* _Instrucción de trabajo A_
Indica si cada afirmación coincide con el texto sobre la historia fabulada que aparece más abajo: (i) Herrera Luque era psiquiatra; (ii) en Viajeros de Indias, el «octavo pasajero» era un alien; (iii) Juan de Villegas creía en la existencia de El Dorado. Responde sí o no a cada una y cita textualmente las palabras del texto que lo deciden.
* _Instrucción de trabajo B_
Transcribe del texto sobre la historia fabulada el pasaje que comienza con «Uno de los novelistas» y sigue hasta «nuevas tierras descubiertas.».
* _Instrucción de trabajo C_
Traduce al inglés, por favor, esta oración del texto sobre la historia fabulada: «Aplicado a la enseñanza de la historia, la premisa de «inventar o errar» es una falacia, porque aquí imaginar no es descubrir, sino engañar, y porque la mentira nunca puede ser acertar, sino confundir para dominar.»

* _Texto mostrado_
═══

Aplicado a la enseñanza de la historia, la premisa de «inventar o errar» es una falacia, porque aquí imaginar no es descubrir, sino engañar, y porque la mentira nunca puede ser acertar, sino confundir para dominar.

La historia fabulada

Uno de los novelistas más interesantes de la Venezuela de los años 70 y 80 es sin duda el doctor Francisco Herrera Luque, un psiquiatra que hizo un recorrido por la historia de Venezuela mediante personajes y situaciones imaginadas. Partiendo de la leyenda negra en su ensayo psiquiátrico Viajeros de Indias, en la que el «octavo pasajero» en las naos colombinas no era un alien, sino el gen de la locura, Herrera Luque llega al puerto de epifanías hispanistas con La luna de Fausto, donde compara las visiones de imperio depredador de los banqueros alemanes, a los que Carlos I de entregó la «isla de Venezuela», con la de los conquistadores castellanos, como Juan de Villegas, que no creían en la existencia de El Dorado, sino que querían replicar la patria europea en las nuevas tierras descubiertas.

═══

(Entradas del conjunto de datos)
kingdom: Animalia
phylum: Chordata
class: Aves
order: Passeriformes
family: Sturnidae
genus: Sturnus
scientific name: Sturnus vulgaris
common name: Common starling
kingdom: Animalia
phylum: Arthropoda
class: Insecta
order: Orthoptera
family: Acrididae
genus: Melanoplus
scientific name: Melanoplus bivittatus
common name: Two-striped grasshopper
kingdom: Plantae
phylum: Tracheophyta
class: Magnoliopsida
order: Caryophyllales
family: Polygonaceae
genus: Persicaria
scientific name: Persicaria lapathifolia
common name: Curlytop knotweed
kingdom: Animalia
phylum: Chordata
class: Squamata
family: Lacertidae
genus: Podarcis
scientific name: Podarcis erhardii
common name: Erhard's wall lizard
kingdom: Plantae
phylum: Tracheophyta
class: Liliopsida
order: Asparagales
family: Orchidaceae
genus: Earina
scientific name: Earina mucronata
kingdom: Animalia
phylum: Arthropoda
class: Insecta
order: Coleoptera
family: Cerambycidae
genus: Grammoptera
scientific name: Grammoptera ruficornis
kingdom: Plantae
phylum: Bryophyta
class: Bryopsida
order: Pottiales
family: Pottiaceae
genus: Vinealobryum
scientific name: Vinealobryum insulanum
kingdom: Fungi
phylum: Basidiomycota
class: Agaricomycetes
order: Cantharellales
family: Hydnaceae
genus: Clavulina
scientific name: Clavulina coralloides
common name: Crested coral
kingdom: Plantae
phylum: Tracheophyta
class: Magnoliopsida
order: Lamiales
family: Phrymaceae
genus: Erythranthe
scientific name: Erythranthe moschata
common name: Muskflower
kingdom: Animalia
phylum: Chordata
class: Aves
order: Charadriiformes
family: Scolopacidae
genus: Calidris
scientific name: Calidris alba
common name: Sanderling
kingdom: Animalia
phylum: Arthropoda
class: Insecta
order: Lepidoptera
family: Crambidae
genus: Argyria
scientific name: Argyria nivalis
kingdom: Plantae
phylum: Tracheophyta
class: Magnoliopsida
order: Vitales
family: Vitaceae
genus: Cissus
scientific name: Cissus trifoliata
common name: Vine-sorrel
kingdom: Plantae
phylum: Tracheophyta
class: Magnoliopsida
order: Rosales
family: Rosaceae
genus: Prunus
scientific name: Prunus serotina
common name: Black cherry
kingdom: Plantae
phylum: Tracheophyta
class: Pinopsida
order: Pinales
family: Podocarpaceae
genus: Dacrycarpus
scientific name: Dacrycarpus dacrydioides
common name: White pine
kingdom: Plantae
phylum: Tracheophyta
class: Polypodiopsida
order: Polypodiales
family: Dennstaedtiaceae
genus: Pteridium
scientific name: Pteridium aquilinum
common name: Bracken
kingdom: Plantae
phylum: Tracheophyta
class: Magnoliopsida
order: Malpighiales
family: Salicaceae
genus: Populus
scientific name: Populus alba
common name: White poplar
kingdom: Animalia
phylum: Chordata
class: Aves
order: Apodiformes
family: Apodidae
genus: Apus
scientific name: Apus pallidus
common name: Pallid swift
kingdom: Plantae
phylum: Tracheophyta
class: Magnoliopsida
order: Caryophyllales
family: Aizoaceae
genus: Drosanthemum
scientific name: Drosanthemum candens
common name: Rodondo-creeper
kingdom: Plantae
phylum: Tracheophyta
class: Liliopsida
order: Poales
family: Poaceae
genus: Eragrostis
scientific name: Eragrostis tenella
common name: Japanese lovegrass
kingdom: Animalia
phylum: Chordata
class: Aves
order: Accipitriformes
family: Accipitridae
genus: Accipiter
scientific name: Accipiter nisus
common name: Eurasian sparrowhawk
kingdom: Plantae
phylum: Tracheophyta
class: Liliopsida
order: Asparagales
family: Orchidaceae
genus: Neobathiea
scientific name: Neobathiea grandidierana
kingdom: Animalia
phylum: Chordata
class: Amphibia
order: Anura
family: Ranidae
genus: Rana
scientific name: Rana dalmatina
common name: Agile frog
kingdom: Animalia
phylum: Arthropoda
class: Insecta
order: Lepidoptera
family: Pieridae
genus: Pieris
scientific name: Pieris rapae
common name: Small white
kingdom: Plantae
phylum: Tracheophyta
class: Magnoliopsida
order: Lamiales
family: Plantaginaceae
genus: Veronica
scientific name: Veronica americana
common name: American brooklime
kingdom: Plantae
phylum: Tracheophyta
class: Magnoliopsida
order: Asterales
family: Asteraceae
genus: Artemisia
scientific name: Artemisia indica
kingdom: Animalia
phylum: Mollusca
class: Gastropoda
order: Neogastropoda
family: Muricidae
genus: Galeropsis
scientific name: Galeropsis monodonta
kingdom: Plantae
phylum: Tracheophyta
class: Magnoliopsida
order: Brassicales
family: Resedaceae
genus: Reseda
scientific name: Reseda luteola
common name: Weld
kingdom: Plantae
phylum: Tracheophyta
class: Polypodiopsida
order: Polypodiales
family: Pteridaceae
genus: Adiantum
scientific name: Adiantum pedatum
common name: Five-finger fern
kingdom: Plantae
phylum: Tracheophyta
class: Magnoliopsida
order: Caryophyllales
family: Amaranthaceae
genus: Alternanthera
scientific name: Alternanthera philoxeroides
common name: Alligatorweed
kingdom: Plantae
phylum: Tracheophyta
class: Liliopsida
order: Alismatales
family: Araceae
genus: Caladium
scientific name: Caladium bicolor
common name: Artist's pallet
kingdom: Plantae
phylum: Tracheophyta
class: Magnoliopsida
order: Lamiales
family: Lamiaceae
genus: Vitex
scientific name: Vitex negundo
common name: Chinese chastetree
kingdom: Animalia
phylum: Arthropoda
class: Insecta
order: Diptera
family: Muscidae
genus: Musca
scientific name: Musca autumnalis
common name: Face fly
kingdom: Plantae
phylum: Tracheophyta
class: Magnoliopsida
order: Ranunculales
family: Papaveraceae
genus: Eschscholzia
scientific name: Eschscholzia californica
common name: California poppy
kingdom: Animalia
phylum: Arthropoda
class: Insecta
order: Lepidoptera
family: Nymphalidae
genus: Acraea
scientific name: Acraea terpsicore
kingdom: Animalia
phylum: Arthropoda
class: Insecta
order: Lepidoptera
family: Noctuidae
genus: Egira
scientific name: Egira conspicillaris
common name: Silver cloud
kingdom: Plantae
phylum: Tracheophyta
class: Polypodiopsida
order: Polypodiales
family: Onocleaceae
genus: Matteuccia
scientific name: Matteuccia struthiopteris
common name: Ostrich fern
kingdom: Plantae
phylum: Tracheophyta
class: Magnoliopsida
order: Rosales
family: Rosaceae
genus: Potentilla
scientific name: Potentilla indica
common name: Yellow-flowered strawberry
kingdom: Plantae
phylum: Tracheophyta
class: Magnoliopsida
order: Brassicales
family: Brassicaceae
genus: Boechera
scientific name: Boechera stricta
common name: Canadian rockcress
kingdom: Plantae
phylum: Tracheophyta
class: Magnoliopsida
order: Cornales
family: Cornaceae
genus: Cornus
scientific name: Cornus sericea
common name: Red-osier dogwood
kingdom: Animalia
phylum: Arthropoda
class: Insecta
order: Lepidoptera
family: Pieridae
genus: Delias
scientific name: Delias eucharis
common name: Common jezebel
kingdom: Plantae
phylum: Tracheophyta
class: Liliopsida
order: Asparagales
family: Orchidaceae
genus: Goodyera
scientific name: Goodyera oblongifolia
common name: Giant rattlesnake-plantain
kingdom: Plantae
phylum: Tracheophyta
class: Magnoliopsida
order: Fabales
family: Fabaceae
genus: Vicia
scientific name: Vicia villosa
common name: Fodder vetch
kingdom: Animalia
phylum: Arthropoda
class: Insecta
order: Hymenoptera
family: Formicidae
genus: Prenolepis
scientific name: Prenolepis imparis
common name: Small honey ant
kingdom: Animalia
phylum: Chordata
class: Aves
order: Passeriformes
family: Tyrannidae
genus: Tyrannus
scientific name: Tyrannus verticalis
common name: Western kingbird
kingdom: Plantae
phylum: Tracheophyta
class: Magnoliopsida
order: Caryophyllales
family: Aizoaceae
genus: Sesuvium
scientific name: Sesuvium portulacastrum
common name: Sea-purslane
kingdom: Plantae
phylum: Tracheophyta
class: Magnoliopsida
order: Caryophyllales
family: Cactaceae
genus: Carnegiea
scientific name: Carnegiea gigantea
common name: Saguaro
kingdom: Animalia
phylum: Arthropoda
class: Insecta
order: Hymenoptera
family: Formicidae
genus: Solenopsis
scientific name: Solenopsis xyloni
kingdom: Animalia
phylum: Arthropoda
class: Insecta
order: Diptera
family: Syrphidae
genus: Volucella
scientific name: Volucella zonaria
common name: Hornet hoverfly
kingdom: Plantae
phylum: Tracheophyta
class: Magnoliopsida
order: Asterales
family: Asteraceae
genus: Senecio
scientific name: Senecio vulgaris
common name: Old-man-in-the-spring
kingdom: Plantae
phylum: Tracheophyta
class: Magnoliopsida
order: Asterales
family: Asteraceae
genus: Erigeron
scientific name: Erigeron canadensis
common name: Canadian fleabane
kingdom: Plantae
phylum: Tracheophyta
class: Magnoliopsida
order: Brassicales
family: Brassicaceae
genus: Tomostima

═══

* _Solución A_
(i) Sí: «un psiquiatra que hizo un recorrido por la historia de Venezuela mediante personajes y situaciones imaginadas».
(ii) No: «no era un alien, sino el gen de la locura».
(iii) No: «que no creían en la existencia de El Dorado».

* _Solución B_
Uno de los novelistas más interesantes de la Venezuela de los años 70 y 80 es sin duda el doctor Francisco Herrera Luque, un psiquiatra que hizo un recorrido por la historia de Venezuela mediante personajes y situaciones imaginadas. Partiendo de la leyenda negra en su ensayo psiquiátrico Viajeros de Indias, en la que el «octavo pasajero» en las naos colombinas no era un alien, sino el gen de la locura, Herrera Luque llega al puerto de epifanías hispanistas con La luna de Fausto, donde compara las visiones de imperio depredador de los banqueros alemanes, a los que Carlos I de entregó la «isla de Venezuela», con la de los conquistadores castellanos, como Juan de Villegas, que no creían en la existencia de El Dorado, sino que querían replicar la patria europea en las nuevas tierras descubiertas.

* _Solución C_
Applied to the teaching of history, the premise of "invent or err" is a fallacy, because here imagining is not discovering but deceiving, and because a lie can never be getting it right, but rather confusing in order to dominate.